== PROBLEM TO SOLVE ==
The records that follow need to be printed exactly. Leave out each image.
-- INPUT DATA follows --
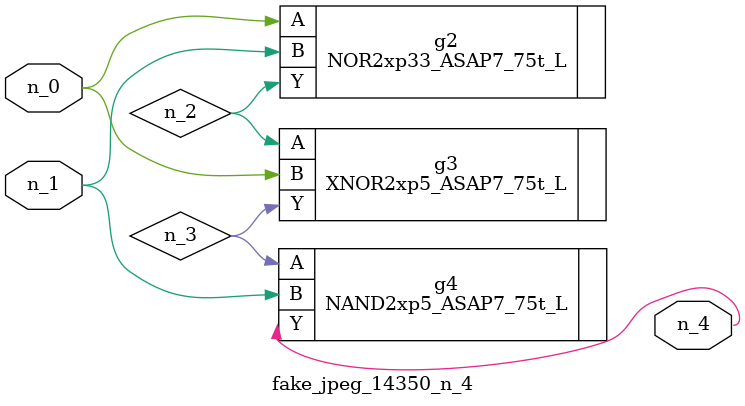
<source format=v>
module fake_jpeg_14350_n_4 (n_0, n_1, n_4);

input n_0;
input n_1;

output n_4;

wire n_2;
wire n_3;

NOR2xp33_ASAP7_75t_L g2 ( 
.A(n_0),
.B(n_1),
.Y(n_2)
);

XNOR2xp5_ASAP7_75t_L g3 ( 
.A(n_2),
.B(n_0),
.Y(n_3)
);

NAND2xp5_ASAP7_75t_L g4 ( 
.A(n_3),
.B(n_1),
.Y(n_4)
);


endmodule
</source>
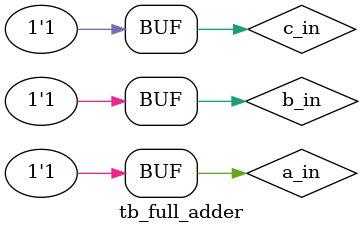
<source format=v>
`timescale 1ns / 1ps


module tb_full_adder(   );
reg a_in;
reg b_in;
reg c_in;
wire sum_out;
wire carry_out;

full_adder uut(
                     .a_in(a_in),
                     .b_in(b_in),
                     .c_in(c_in),
                     .sum_out(sum_out),
                     .carry_out(carry_out)
                   );    
                   
initial begin
$monitor ("The value of time=%0t, a_in=%0b, b_in=%0b, c_in=%0b, sum_out=%0b, carry_out=0%b",
               $time, a_in, b_in, c_in, sum_out, carry_out);
    a_in = 1'b0;
    b_in = 1'b0;
    c_in = 1'b0;
 
#10 a_in = 1'b0;
    b_in = 1'b0;
    c_in = 1'b1; 
    
#10 a_in = 1'b0;
    b_in = 1'b1;
    c_in = 1'b0; 

#10 a_in = 1'b0;
    b_in = 1'b1;
    c_in = 1'b1; 
    
#10 a_in = 1'b1;
    b_in = 1'b0;
    c_in = 1'b0; 
    
#10 a_in = 1'b1;
    b_in = 1'b0;
    c_in = 1'b1; 

#10 a_in = 1'b1;
    b_in = 1'b1;
    c_in = 1'b0; 

#10 a_in = 1'b1;
    b_in = 1'b1;
    c_in = 1'b1; 
 
end             
endmodule

</source>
-- INPUT DATA concluded --
== SOLUTION TO THIS PROBLEM ==
<source format=v>
module fake_jpeg_14350_n_4 (n_0, n_1, n_4);

input n_0;
input n_1;

output n_4;

wire n_2;
wire n_3;

NOR2xp33_ASAP7_75t_L g2 ( 
.A(n_0),
.B(n_1),
.Y(n_2)
);

XNOR2xp5_ASAP7_75t_L g3 ( 
.A(n_2),
.B(n_0),
.Y(n_3)
);

NAND2xp5_ASAP7_75t_L g4 ( 
.A(n_3),
.B(n_1),
.Y(n_4)
);


endmodule
</source>
<source format=v>
`timescale 1ns / 1ps


module tb_full_adder(   );
reg a_in;
reg b_in;
reg c_in;
wire sum_out;
wire carry_out;

full_adder uut(
                     .a_in(a_in),
                     .b_in(b_in),
                     .c_in(c_in),
                     .sum_out(sum_out),
                     .carry_out(carry_out)
                   );    
                   
initial begin
$monitor ("The value of time=%0t, a_in=%0b, b_in=%0b, c_in=%0b, sum_out=%0b, carry_out=0%b",
               $time, a_in, b_in, c_in, sum_out, carry_out);
    a_in = 1'b0;
    b_in = 1'b0;
    c_in = 1'b0;
 
#10 a_in = 1'b0;
    b_in = 1'b0;
    c_in = 1'b1; 
    
#10 a_in = 1'b0;
    b_in = 1'b1;
    c_in = 1'b0; 

#10 a_in = 1'b0;
    b_in = 1'b1;
    c_in = 1'b1; 
    
#10 a_in = 1'b1;
    b_in = 1'b0;
    c_in = 1'b0; 
    
#10 a_in = 1'b1;
    b_in = 1'b0;
    c_in = 1'b1; 

#10 a_in = 1'b1;
    b_in = 1'b1;
    c_in = 1'b0; 

#10 a_in = 1'b1;
    b_in = 1'b1;
    c_in = 1'b1; 
 
end             
endmodule

</source>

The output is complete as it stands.